Extracted data
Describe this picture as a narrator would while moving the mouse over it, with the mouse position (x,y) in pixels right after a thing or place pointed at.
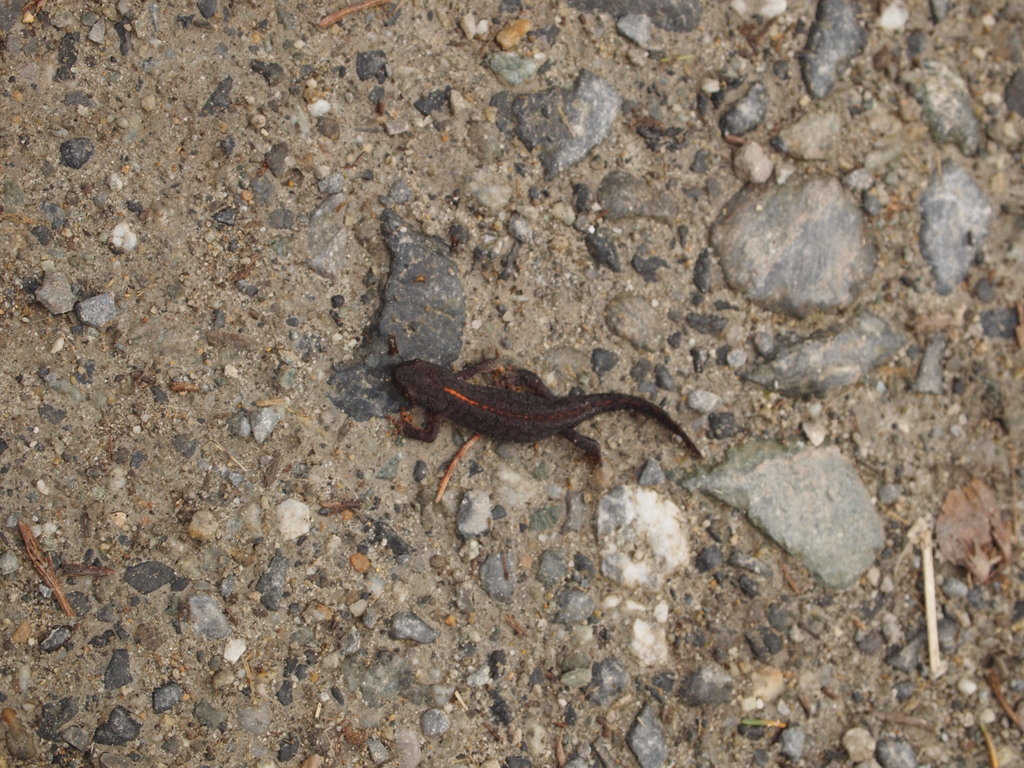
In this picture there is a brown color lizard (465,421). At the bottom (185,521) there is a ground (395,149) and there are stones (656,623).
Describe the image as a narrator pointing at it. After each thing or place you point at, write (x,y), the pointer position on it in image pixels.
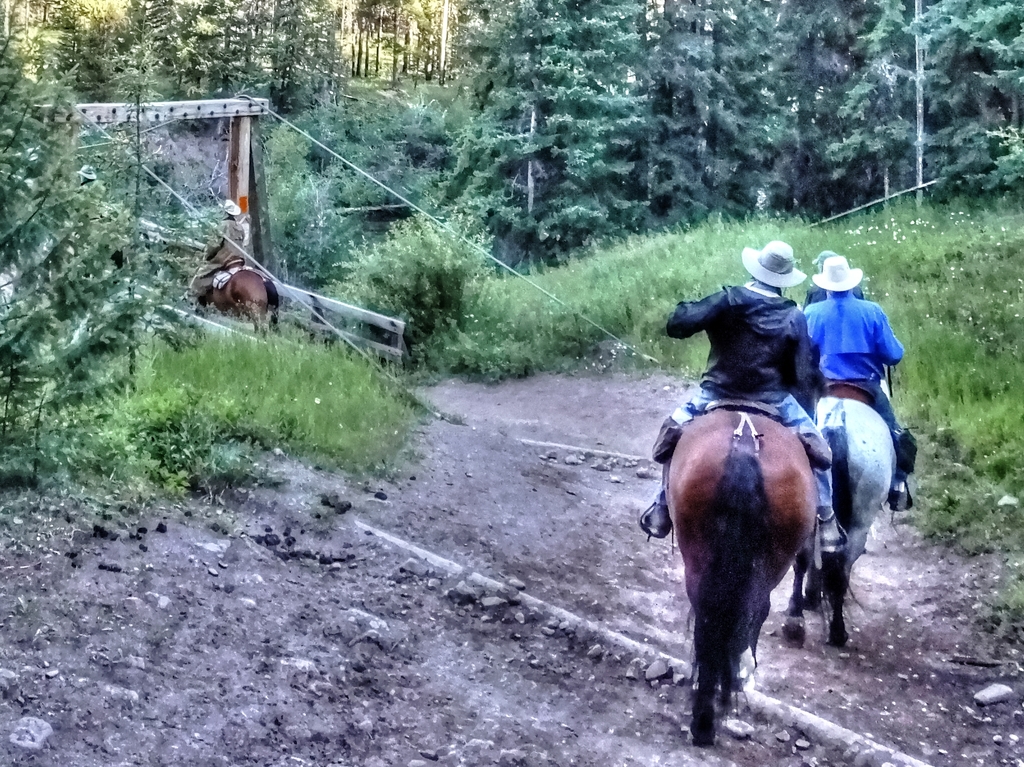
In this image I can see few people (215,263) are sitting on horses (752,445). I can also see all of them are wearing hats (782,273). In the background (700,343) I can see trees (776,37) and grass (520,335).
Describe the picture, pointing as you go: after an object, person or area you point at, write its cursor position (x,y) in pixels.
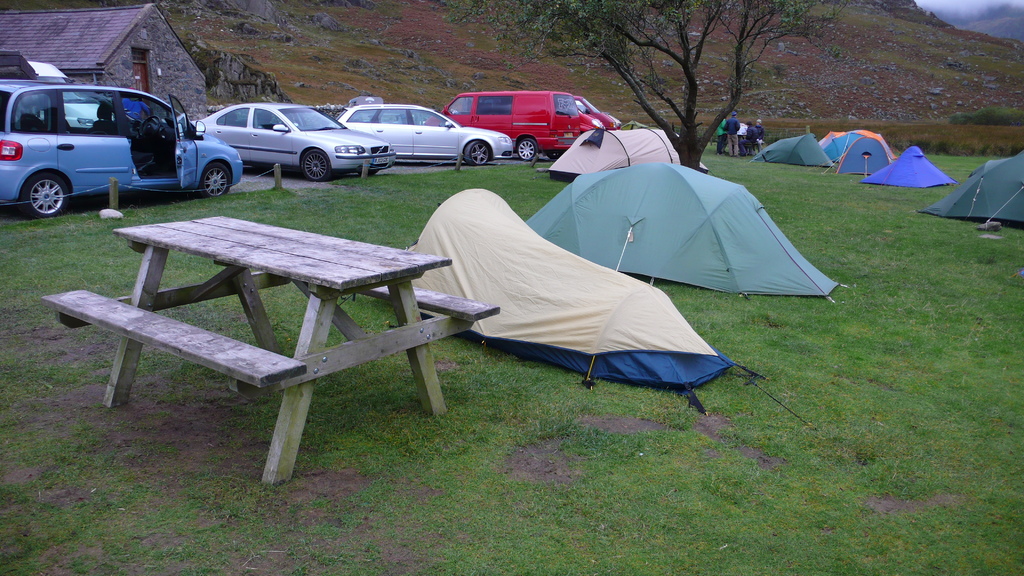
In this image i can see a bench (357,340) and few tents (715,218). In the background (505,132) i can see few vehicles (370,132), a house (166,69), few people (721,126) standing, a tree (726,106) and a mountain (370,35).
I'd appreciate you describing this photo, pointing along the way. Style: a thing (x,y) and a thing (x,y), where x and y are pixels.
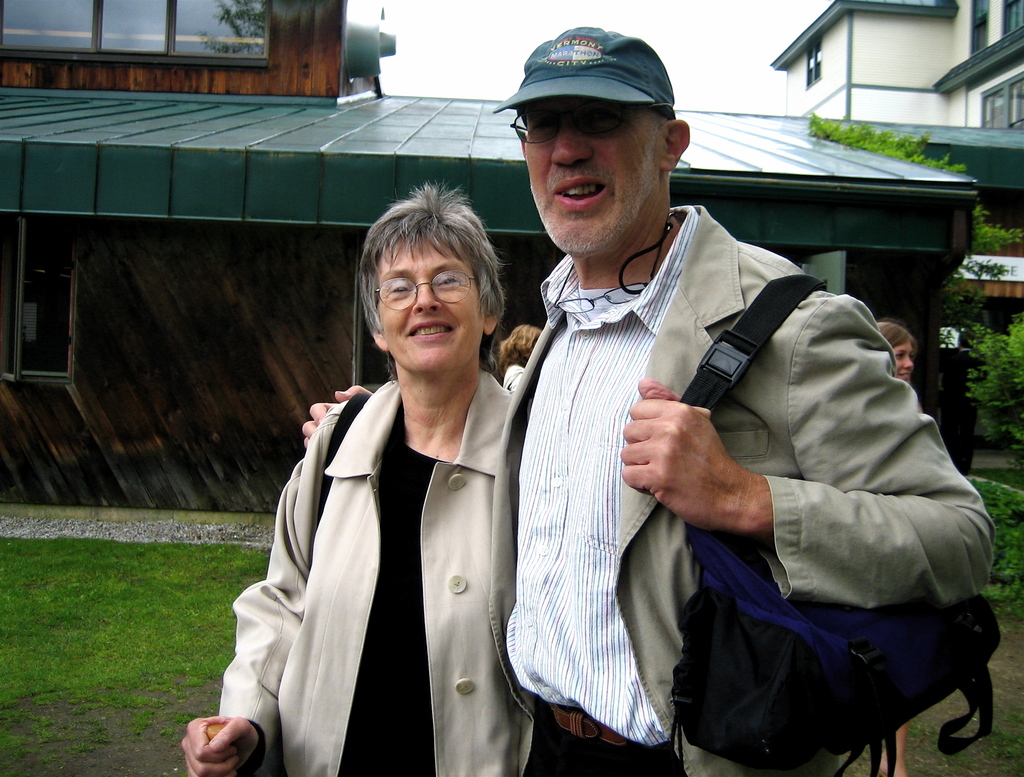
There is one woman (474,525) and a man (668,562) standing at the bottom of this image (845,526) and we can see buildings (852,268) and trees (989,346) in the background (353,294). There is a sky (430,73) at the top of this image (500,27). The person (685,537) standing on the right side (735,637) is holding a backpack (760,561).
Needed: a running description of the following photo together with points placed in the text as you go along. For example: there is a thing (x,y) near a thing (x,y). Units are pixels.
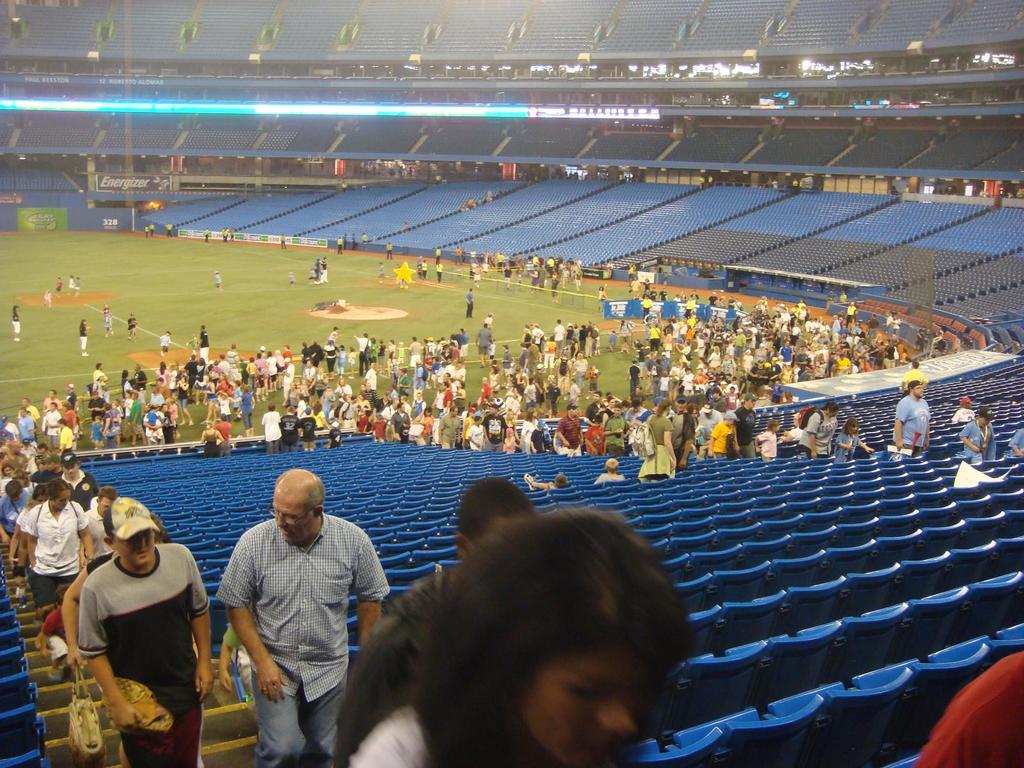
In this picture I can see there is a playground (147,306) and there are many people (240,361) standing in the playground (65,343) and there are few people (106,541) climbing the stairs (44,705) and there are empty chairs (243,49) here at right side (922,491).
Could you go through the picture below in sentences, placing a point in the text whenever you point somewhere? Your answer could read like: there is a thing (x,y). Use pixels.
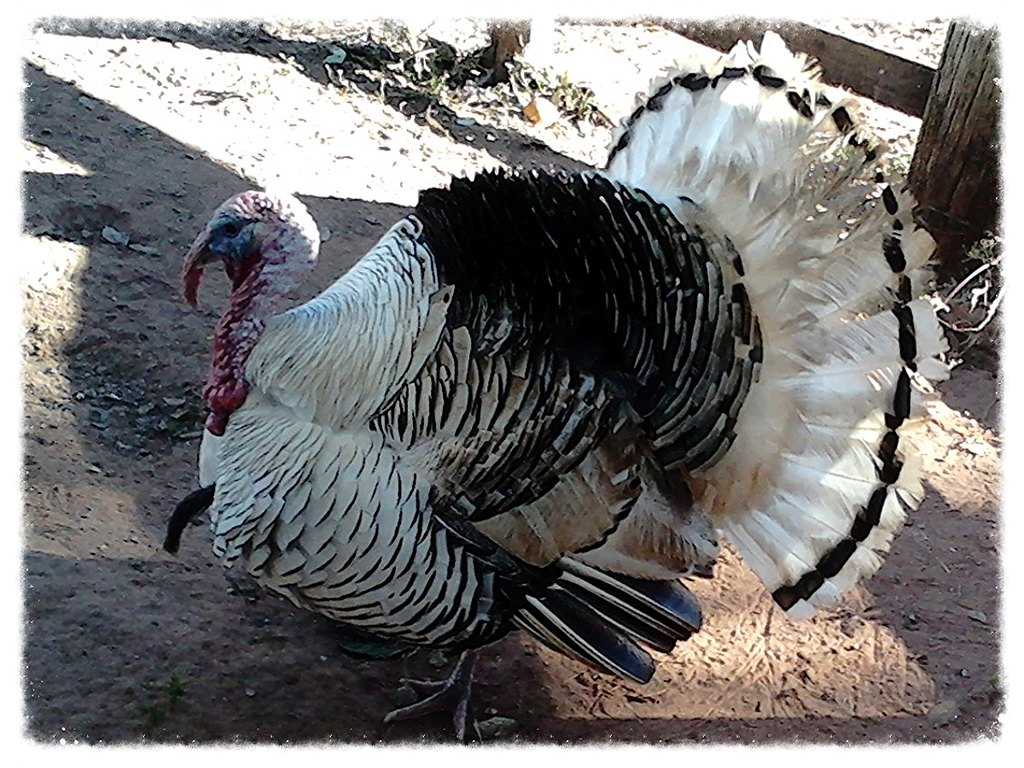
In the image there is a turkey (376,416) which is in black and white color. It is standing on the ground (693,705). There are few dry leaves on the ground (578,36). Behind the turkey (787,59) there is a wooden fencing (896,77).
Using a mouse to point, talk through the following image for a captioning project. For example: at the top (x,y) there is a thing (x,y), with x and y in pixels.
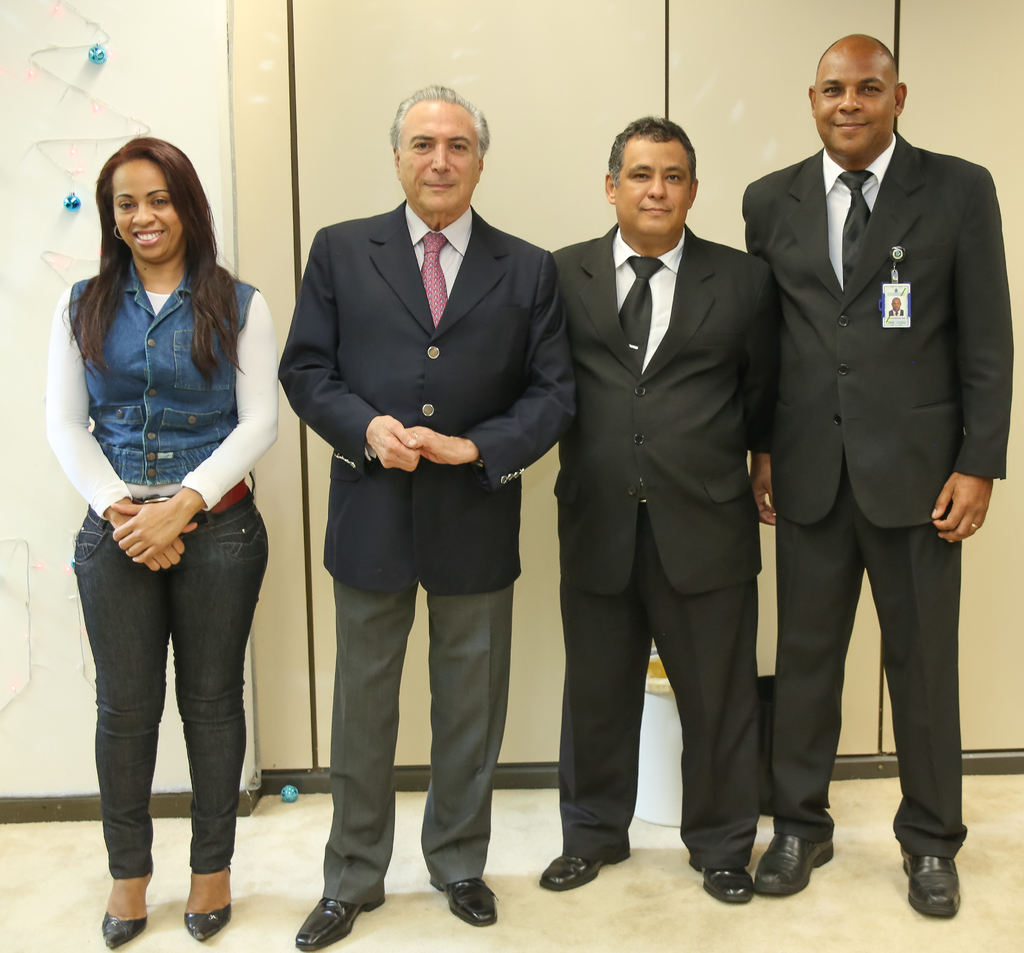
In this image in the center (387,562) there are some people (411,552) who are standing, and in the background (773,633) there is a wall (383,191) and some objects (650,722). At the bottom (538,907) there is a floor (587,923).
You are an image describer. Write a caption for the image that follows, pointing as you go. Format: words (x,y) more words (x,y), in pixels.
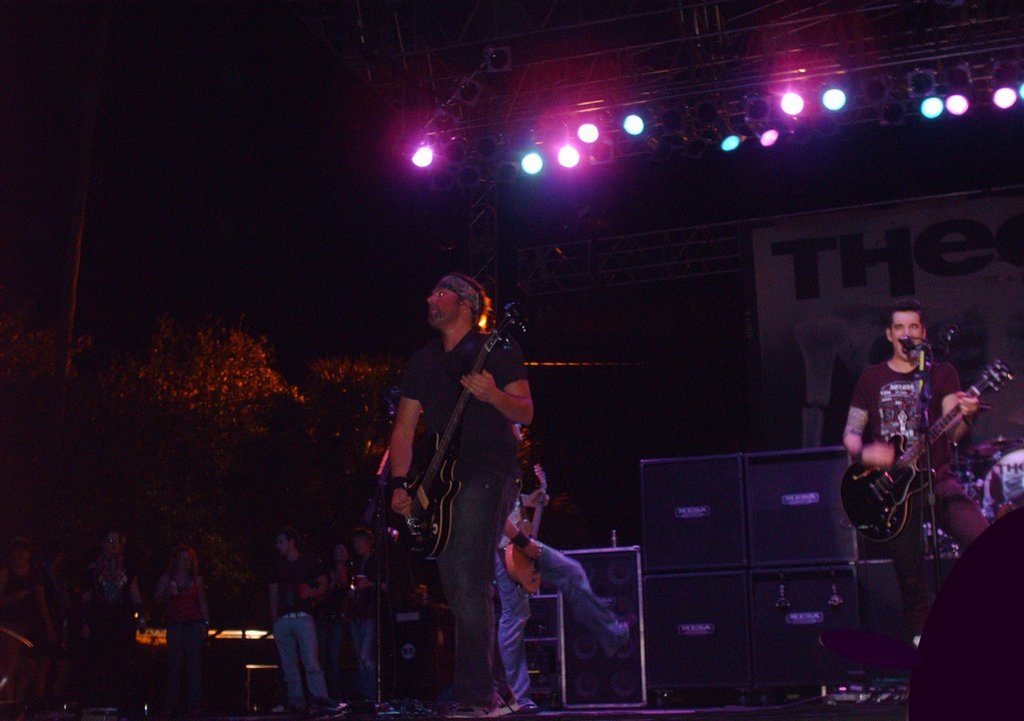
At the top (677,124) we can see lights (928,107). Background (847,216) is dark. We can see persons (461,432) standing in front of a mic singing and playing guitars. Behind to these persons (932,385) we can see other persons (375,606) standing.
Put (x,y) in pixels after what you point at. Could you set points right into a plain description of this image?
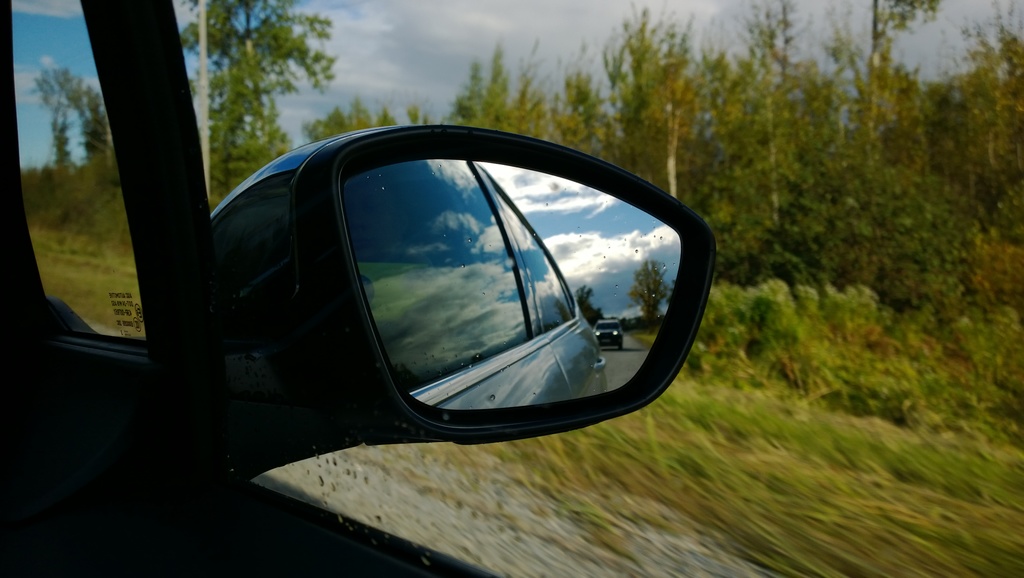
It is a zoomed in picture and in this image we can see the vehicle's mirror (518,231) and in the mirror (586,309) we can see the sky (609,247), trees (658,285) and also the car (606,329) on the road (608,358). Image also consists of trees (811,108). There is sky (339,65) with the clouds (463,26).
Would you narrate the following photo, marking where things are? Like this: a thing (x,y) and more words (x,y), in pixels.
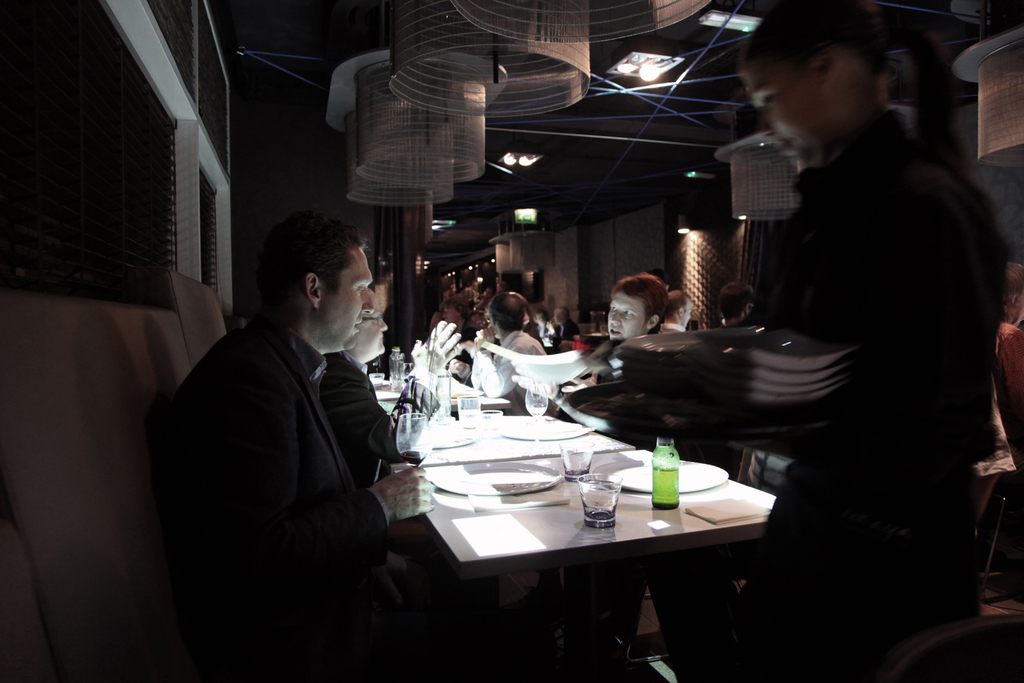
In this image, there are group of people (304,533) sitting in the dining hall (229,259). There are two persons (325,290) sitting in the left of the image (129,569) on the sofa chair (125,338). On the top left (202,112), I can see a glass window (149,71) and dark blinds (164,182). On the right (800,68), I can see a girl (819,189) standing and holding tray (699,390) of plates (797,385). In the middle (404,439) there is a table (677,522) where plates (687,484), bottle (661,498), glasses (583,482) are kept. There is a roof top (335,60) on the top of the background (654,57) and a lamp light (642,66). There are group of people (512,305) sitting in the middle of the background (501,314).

Exercise instructions
Output every entry exactly as given; pictures are not part of the copy.

Answer box
Describe this picture as a narrator would while moving the mouse over it, with the mouse position (x,y) in pixels right after a thing or place pointed at.
In this picture there is a brown color lizard (465,421). At the bottom (185,521) there is a ground (395,149) and there are stones (656,623).
Describe the image as a narrator pointing at it. After each thing or place you point at, write (x,y), the pointer position on it in image pixels.
In this image I can see few people (215,263) are sitting on horses (752,445). I can also see all of them are wearing hats (782,273). In the background (700,343) I can see trees (776,37) and grass (520,335).
Describe the picture, pointing as you go: after an object, person or area you point at, write its cursor position (x,y) in pixels.
In this image i can see a bench (357,340) and few tents (715,218). In the background (505,132) i can see few vehicles (370,132), a house (166,69), few people (721,126) standing, a tree (726,106) and a mountain (370,35).
I'd appreciate you describing this photo, pointing along the way. Style: a thing (x,y) and a thing (x,y), where x and y are pixels.
There is one woman (474,525) and a man (668,562) standing at the bottom of this image (845,526) and we can see buildings (852,268) and trees (989,346) in the background (353,294). There is a sky (430,73) at the top of this image (500,27). The person (685,537) standing on the right side (735,637) is holding a backpack (760,561).
Needed: a running description of the following photo together with points placed in the text as you go along. For example: there is a thing (x,y) near a thing (x,y). Units are pixels.
In this picture I can see there is a playground (147,306) and there are many people (240,361) standing in the playground (65,343) and there are few people (106,541) climbing the stairs (44,705) and there are empty chairs (243,49) here at right side (922,491).
Could you go through the picture below in sentences, placing a point in the text whenever you point somewhere? Your answer could read like: there is a thing (x,y). Use pixels.
In the image there is a turkey (376,416) which is in black and white color. It is standing on the ground (693,705). There are few dry leaves on the ground (578,36). Behind the turkey (787,59) there is a wooden fencing (896,77).
Using a mouse to point, talk through the following image for a captioning project. For example: at the top (x,y) there is a thing (x,y), with x and y in pixels.
In this image in the center (387,562) there are some people (411,552) who are standing, and in the background (773,633) there is a wall (383,191) and some objects (650,722). At the bottom (538,907) there is a floor (587,923).
You are an image describer. Write a caption for the image that follows, pointing as you go. Format: words (x,y) more words (x,y), in pixels.
At the top (677,124) we can see lights (928,107). Background (847,216) is dark. We can see persons (461,432) standing in front of a mic singing and playing guitars. Behind to these persons (932,385) we can see other persons (375,606) standing.
Put (x,y) in pixels after what you point at. Could you set points right into a plain description of this image?
It is a zoomed in picture and in this image we can see the vehicle's mirror (518,231) and in the mirror (586,309) we can see the sky (609,247), trees (658,285) and also the car (606,329) on the road (608,358). Image also consists of trees (811,108). There is sky (339,65) with the clouds (463,26).
Would you narrate the following photo, marking where things are? Like this: a thing (x,y) and more words (x,y), in pixels.
In this image, there are group of people (304,533) sitting in the dining hall (229,259). There are two persons (325,290) sitting in the left of the image (129,569) on the sofa chair (125,338). On the top left (202,112), I can see a glass window (149,71) and dark blinds (164,182). On the right (800,68), I can see a girl (819,189) standing and holding tray (699,390) of plates (797,385). In the middle (404,439) there is a table (677,522) where plates (687,484), bottle (661,498), glasses (583,482) are kept. There is a roof top (335,60) on the top of the background (654,57) and a lamp light (642,66). There are group of people (512,305) sitting in the middle of the background (501,314).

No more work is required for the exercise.